И все, больше ничего между нами не было. И поэтому, почему она ко мне пришла после смерти — не знаю. Просто пришла — и все. Да еще с таким старомодным требованием.
Но я сразу понял, как только она мне приснилась в первый раз, что это серьезно. Все серьезно, и то, что она явилась, и то что она явилась именно ко мне, и то, что она настаивала утопить ее голову. И что теперь покоя мне не будет.
Тут же после сновидения я проснулся. Вся мелкая, повседневная нервность сразу же прошла, точно в мою жизнь вошло небывалое. Я открыл окно, присел рядом. Свежий ночной воздух был как-то таинственно связан с тьмой. «Ого-го-го!» — проговорил я.
…Только под утро я заснул. И опять, хотя вокруг моей сонной кровати уже было светло, раздался все тот же металлический голос Тани: «Утопи мою голову!» В ее тоне было что-то высшее, чем угроза. И даже высшее, чем приказ.
Я опять проснулся. Умственно я ничего не понял. Но какое-то жуткое изменение произошло внутри души. И кроме того, я точно ослеп по отношению к миру. Может быть, мир стал игрушкой. Я не помню точно, сколько прошло дней и ночей. Наверное, немного. Но они слиты были для меня в одну, но разделенную внутри, реальность: день — слепой, белый, где все стало неотличимым, ровным; ночь — подлинная реальность, но среди тьмы, в которой, как свет, различался этот голос: «Утопи, утопи мою голову… Утопи, утопи, утопи…» Голос был тот же, как бы свыше, но иногда в нем звучали истерические, нетерпеливые нотки.
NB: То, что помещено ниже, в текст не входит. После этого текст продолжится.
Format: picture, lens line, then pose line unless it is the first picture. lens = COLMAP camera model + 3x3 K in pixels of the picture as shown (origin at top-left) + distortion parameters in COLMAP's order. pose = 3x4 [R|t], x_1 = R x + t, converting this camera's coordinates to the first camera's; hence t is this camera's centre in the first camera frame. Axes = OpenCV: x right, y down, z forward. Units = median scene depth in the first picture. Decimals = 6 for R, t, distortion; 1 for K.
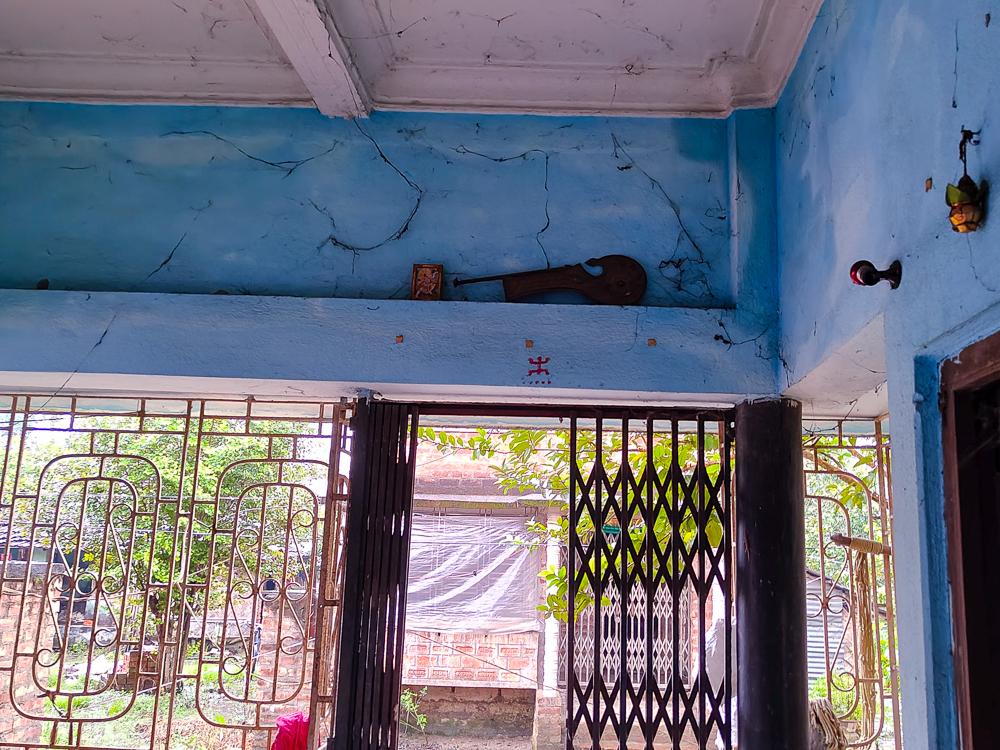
lens RADIAL K [[896.7, 0, 539.1], [0, 896.7, 386.5], [0, 0, 1]] dist [0.080791, -0.197146]
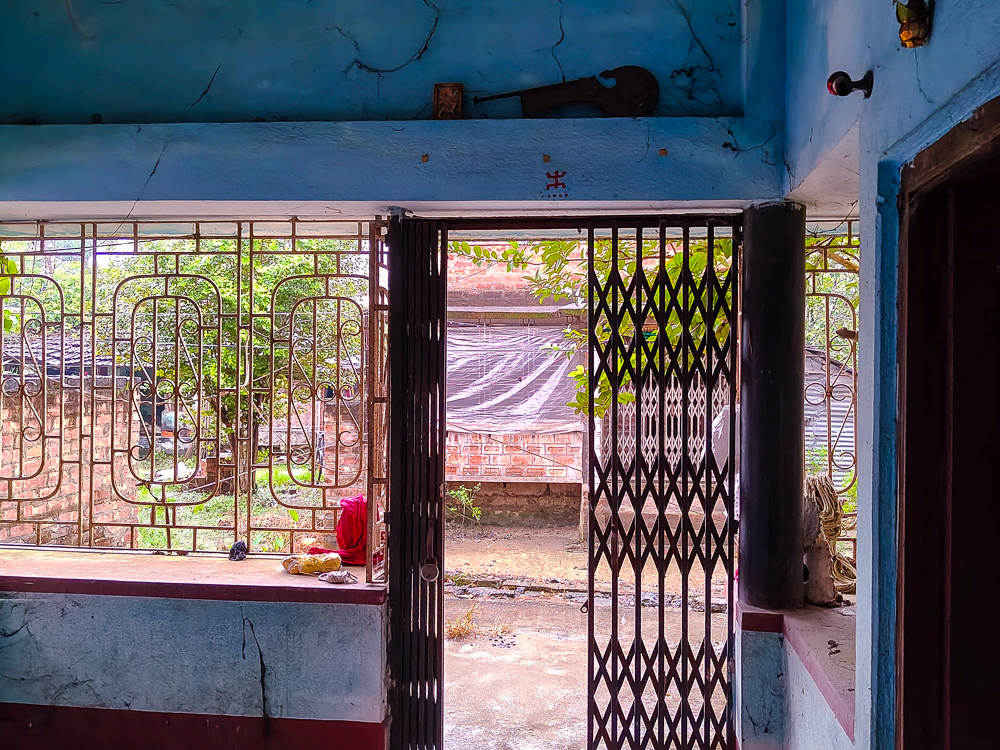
lens RADIAL K [[963.0, 0, 554.1], [0, 963.0, 374.4], [0, 0, 1]] dist [0.108573, -0.310511]
pose [[0.997833, -0.024044, -0.061247, 0.059529], [0.035009, 0.982155, 0.184786, -0.007935], [0.055711, -0.186530, 0.980868, -0.162224]]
Точно Таня негодовала — сердилась и начинала сходить с ума от нетерпения, что я медлю с предназначением. Эта ее женская нетерпеливость и вывела меня из себя окончательно. В конце концов куда, зачем было так торопиться? Таня еще была даже не похоронена, тело лежало в морге, а родителям ее сказали, что голова уже надежно пришита к туловищу. Не мог же я, как сумасшедший, бежать в морг, устраивать скандал, требовать голову и т. п. Согласитесь, что это было бы по крайней мере подозрительно. Тем более, я-то ей никто. Может быть, ее родители еще могли бы запросить ее голову, но только не я. А обращалась она ко мне!
Отчетливо помню день похорон. Здесь уже я начал подумывать о том, что бы такое предпринять, чтобы стащить ее голову. Но остановило меня то, что ее хоронили по христианскому обряду. Значит — во время похорон нельзя. Я даже смутно надеялся, что после таких похорон она успокоится. Ничуть. После похорон ее требования, ее голос стал еще более безумен и настойчив.
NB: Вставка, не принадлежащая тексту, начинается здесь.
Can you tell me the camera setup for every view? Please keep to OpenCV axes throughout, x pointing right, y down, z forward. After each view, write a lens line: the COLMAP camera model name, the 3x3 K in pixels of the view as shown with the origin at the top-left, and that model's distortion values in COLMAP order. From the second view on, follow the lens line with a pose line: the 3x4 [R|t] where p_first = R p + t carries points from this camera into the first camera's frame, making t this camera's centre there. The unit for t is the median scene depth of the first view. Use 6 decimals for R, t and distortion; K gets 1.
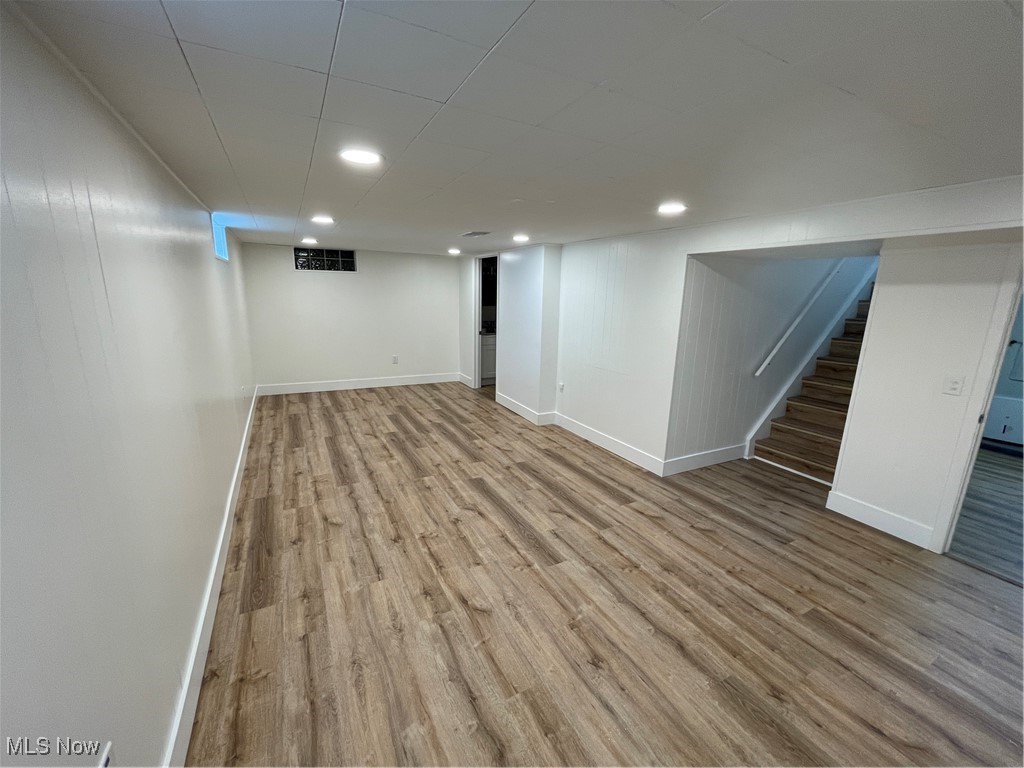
lens RADIAL K [[413.8, 0, 510.3], [0, 413.8, 384.3], [0, 0, 1]] dist [-0.003013, -0.000217]
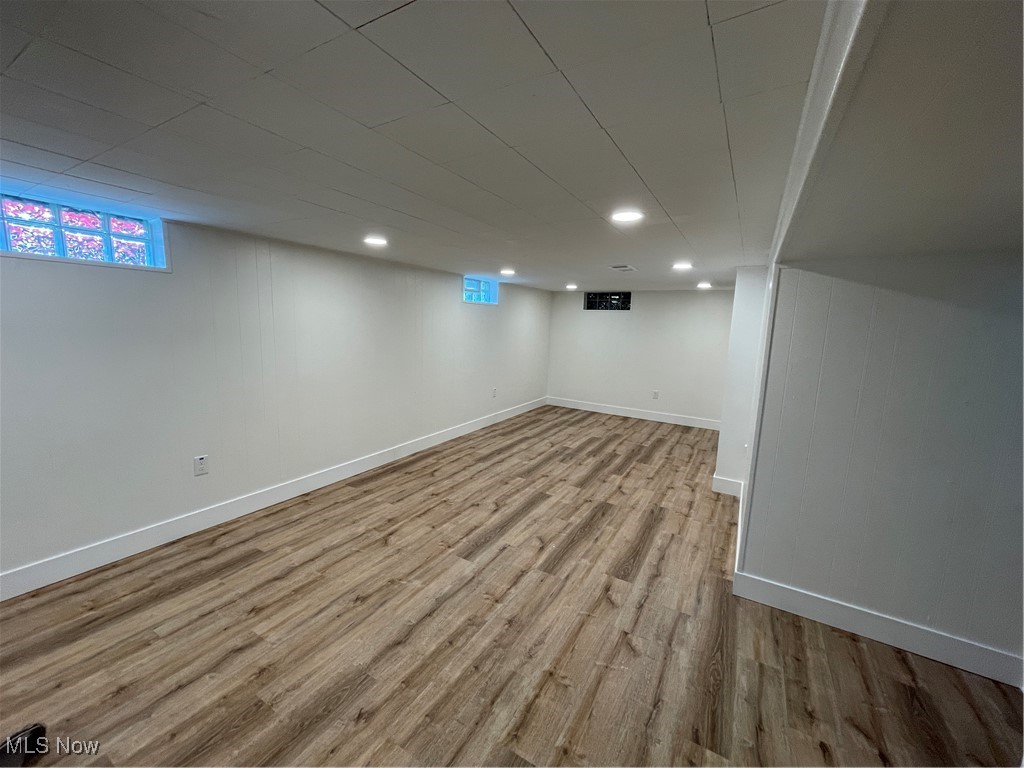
lens RADIAL K [[413.8, 0, 510.3], [0, 413.8, 384.3], [0, 0, 1]] dist [-0.003013, -0.000217]
pose [[0.521890, 0.120380, -0.844476, 0.737666], [-0.209214, 0.977818, 0.010093, -0.039920], [0.826959, 0.171408, 0.535498, 0.304491]]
Через два дня после похорон я попробовал обратиться за консультациями.
Решил идти в райком комсомола. Я, естественно, комсомолец, кончил университет; добровольно сотрудничал в комсомольско-молодежном историческом обществе. Там мы занимались в основном прошлым, особенно про святых и чертей; кому что по душе — кто увлекался Тихоном Задонским и Нилом Сорским, кто — больше про чертей и леших. А кто — и тем, и другим. Это и была наша комсомольская работа. Так вот, Витя Прохоров в этом обществе видный пост занимал, по комсомольской линии. Сам он был мистик, отпустил бороду и в Кижи наезжал чуть ли не каждый месяц. Знания у него были удивительные: от астрологии до тибетской магии. Потом его перебросили в райком комсомола, зав. культурным и научно-атеистическим сектором. Вот к нему-то я и устремился на второй день после похорон Танечки.
…Витя встретил меня в своем маленьком и скромном кабинетике. На стене висел портрет товарища Луначарского. Взглянув на меня, он вытащил из какого-то темного угла пол-литровку и предложил отдохнуть. Но я сразу, нервно и взвинченно, приступил к делу. Выложил все как есть, про Танечку… Он что-то вдруг загрустил.
— А наяву, у тебя не бывает видений Тани? — спросил он, даже не раскупорив бутыль с водкой.